I came across this dialogue between the artist Robert Smithson and the critic Allan Kaprow in a book of collected writings by Smithson. This conversation took place nearly a half century ago, yet seems like it could have occurred last week at any one of the contemporary art venues that also serve as symposium spaces around New York. It's rare to find a facet of contemporary art practice summed up so succinctly that it remains prescient after all these years.
.Excerpt.
What is a Museum?
A dialogue between Allan Kaprow and Robert Smithson, 1967
Smithson: I think you touched on an interesting area. It seems that all art is in some way a questioning of what value is, and it seems that there is great need for people to attribute value, to find a significant value. But this leads to many categories of value or no value. I think this shows all sorts of disorders and fractures and irrationalities. But I don’t really care about setting them right or making things in some ideal fashion. I think it's all there_independent of any kind of good or bad. The categories of "good art" and "bad art" belong to a commodity value system.
Kaprow: As I said before, you face a social pressure which is hard to reconcile with your ideas. At present, galleries and museums are still the primary agency or "market: for what artists do. As the universities and federal education programs finance culture by building even more museums, you see the developing picture of contemporary patronage. Therefore, your involvement with "exhibition people", however well meant they are, is bound to defeat whatever position you take regarding the non-value of your activity. If you say it's neither good nor bad, the dealers and curators who appropriate it, who support you personally, will say or imply the opposite by whatever they do with it.
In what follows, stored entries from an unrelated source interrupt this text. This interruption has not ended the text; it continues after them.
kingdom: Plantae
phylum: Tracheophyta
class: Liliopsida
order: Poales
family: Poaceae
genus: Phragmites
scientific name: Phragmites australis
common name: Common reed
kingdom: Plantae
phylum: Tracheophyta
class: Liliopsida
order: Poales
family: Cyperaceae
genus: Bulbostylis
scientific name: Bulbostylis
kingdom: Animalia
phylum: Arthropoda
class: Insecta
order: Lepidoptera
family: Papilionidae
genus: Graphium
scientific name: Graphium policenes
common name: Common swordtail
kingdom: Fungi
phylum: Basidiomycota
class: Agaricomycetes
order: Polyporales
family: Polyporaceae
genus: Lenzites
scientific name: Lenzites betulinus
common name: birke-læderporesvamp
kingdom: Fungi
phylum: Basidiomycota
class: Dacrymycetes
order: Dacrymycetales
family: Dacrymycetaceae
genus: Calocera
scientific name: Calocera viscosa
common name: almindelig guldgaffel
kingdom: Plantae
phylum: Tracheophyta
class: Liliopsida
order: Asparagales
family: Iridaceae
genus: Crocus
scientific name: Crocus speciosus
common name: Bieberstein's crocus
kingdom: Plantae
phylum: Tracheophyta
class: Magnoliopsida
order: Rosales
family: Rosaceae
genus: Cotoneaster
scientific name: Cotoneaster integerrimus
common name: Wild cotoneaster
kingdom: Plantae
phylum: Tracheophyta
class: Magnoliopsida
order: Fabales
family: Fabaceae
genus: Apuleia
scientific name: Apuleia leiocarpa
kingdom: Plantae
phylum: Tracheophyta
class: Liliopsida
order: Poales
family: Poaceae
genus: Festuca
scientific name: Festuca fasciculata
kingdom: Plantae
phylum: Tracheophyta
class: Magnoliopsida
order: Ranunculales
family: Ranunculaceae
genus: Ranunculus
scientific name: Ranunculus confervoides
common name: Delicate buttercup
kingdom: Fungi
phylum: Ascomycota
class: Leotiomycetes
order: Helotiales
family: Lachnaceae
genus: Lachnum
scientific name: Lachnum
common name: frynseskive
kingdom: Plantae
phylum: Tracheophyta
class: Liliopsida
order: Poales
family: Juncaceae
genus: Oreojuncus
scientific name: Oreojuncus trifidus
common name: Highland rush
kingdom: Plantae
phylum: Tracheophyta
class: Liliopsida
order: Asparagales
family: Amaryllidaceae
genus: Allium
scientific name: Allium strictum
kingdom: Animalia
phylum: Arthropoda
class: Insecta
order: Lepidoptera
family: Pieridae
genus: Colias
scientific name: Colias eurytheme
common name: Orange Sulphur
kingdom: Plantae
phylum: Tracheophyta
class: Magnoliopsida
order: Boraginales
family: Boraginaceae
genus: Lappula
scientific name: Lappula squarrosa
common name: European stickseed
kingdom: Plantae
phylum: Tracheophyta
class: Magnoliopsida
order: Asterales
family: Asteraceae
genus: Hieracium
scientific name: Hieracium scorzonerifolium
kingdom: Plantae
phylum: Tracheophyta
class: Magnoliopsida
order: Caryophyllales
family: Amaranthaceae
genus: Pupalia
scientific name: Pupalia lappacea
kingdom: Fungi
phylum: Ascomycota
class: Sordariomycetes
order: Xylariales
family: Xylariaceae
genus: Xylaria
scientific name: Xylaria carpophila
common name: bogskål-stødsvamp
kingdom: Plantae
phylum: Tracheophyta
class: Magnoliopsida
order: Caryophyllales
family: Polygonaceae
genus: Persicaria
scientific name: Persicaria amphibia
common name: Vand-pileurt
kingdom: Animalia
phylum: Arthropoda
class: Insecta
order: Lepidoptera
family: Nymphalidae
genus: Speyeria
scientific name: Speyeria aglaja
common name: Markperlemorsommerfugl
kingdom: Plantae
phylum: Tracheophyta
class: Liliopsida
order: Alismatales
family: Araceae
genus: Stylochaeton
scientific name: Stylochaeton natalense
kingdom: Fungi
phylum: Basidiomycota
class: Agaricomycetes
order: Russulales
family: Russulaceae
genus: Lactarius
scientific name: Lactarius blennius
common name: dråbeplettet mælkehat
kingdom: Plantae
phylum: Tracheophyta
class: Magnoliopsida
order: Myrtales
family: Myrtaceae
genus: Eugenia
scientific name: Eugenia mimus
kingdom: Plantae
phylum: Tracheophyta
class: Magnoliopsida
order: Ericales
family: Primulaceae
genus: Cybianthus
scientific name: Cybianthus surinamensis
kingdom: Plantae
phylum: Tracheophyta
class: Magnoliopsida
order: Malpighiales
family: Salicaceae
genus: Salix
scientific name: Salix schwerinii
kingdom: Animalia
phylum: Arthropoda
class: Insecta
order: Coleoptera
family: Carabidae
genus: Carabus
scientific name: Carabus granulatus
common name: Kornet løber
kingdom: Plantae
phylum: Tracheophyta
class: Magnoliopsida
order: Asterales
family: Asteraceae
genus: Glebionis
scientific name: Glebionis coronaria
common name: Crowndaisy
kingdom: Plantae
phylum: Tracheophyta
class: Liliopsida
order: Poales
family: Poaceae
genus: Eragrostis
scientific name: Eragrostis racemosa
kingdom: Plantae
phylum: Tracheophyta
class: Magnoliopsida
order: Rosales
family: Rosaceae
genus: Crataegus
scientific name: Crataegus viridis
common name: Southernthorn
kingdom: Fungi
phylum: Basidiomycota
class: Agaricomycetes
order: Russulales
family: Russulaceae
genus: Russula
Smithson: Contemporary patronage is getting more public and less private. Good and bad are moral values. What we need are aesthetic values.
Kaprow: How can your position then be anything but ironic, forcing upon you at least a skepticism. How can you become anything except a kind of sly philosopher - a man with a smile of amusement on your face, whose every act is italicized?... the minute you start operating within a cultural context, whether it's the context of a group of artists and critics or whether it's the physical context of the museum or gallery, you automatically associate this uncertain identity with something certain. Someone assigns to it a new categorical name, usually a variant of some old one, and thus he continues his lineage of family system which makes it all credible. The standard fare of novelty is to be justified by history. Your position is thus ironic..
Smithson: I would say that it has a contradictory view of things. It’s basically a pointless position. But I think to take some kind of point right away stops any kind of possibility. I think the more points the better, you know, just an endless amount of points of view.
Wow, what a great find. Thank you for sharing this incredible conversation.